Questions fréquentes

Qu'est-ce que le harcèlement moral au travail ?
Le harcèlement moral est constitué de agissements répétés qui dégradent les conditions de travail et portent atteinte aux droits, à la dignité, à la santé physique ou mentale du salarié, ou compromettent son avenir professionnel. Dans cette affaire, la cour a reconnu un harcèlement moral subi par la salariée.
Quelle est l'obligation de sécurité de l'employeur ?
L'employeur a une obligation de sécurité envers ses salariés, ce qui implique de prendre les mesures nécessaires pour protéger leur santé physique et mentale. En l'espèce, la société a manqué à cette obligation, causant un préjudice de santé à la salariée.
Quels préjudices ont été indemnisés dans cette affaire ?
La cour a accordé 40 000 € pour le préjudice de santé physique résultant des manquements à l'obligation de sécurité, et 20 000 € pour le préjudice spécifique résultant du harcèlement moral.

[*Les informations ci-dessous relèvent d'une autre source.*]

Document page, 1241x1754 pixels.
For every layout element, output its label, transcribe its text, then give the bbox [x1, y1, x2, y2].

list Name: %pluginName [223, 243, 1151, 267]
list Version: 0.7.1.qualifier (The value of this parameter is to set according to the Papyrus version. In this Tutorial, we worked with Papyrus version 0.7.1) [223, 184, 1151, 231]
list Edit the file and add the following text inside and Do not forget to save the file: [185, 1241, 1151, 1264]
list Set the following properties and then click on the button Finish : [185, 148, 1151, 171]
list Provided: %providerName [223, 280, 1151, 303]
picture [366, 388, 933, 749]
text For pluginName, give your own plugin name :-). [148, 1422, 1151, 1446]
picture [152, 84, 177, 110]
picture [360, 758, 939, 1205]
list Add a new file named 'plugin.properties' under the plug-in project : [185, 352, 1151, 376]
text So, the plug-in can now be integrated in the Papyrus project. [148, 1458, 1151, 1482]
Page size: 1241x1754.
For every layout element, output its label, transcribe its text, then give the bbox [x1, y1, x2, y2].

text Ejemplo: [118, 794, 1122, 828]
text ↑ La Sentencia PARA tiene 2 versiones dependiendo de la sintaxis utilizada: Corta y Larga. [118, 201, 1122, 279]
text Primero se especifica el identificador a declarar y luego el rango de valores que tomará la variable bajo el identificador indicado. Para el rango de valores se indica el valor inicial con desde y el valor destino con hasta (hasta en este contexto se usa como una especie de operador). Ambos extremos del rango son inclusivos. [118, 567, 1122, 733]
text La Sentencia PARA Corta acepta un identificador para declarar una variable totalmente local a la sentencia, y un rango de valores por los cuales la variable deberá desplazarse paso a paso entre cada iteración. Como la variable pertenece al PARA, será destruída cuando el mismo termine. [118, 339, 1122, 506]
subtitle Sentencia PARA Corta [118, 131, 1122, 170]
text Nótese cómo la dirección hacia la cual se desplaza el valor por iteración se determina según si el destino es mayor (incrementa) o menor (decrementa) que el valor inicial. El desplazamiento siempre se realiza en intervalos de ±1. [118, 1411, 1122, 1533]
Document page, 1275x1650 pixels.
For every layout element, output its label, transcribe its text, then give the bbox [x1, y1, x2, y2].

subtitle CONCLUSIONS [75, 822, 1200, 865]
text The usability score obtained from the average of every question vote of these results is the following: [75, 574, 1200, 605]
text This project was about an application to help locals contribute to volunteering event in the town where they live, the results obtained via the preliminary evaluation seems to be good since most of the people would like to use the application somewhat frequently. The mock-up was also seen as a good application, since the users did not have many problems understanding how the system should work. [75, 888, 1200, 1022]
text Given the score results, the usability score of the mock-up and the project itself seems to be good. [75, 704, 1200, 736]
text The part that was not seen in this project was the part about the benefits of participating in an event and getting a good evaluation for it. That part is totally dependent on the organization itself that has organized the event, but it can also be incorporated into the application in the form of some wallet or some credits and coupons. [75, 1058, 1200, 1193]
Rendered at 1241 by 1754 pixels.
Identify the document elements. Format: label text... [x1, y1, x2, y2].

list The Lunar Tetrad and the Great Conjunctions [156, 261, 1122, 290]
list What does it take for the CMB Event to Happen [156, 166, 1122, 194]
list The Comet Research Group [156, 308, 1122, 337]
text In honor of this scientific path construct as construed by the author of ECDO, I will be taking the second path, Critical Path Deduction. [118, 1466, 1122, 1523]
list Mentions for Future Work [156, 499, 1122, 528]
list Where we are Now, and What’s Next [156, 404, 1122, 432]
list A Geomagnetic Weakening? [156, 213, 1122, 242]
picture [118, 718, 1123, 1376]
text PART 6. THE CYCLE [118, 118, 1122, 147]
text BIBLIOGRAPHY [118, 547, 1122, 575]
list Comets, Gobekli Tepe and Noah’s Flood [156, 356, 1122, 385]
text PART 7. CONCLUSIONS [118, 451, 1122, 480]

La discrimination sexuelle a-t-elle été reconnue ?
Non, l'action en discrimination a été jugée prescrite, mais le harcèlement moral et le manquement à l'obligation de sécurité ont été retenus, permettant une indemnisation.
Quel est le délai pour agir en justice pour harcèlement moral ?
L'action en réparation d'un préjudice résultant d'un harcèlement moral se prescrit par cinq ans à compter du dernier fait de harcèlement. Dans cette affaire, la discrimination était prescrite, mais le harcèlement moral a été jugé recevable.
Comment prouver un harcèlement moral ?
Il faut apporter des éléments de fait laissant supposer l'existence d'un harcèlement, et l'employeur doit prouver que ses décisions sont justifiées par des éléments objectifs. Dans ce cas, la salariée a pu démontrer les manquements.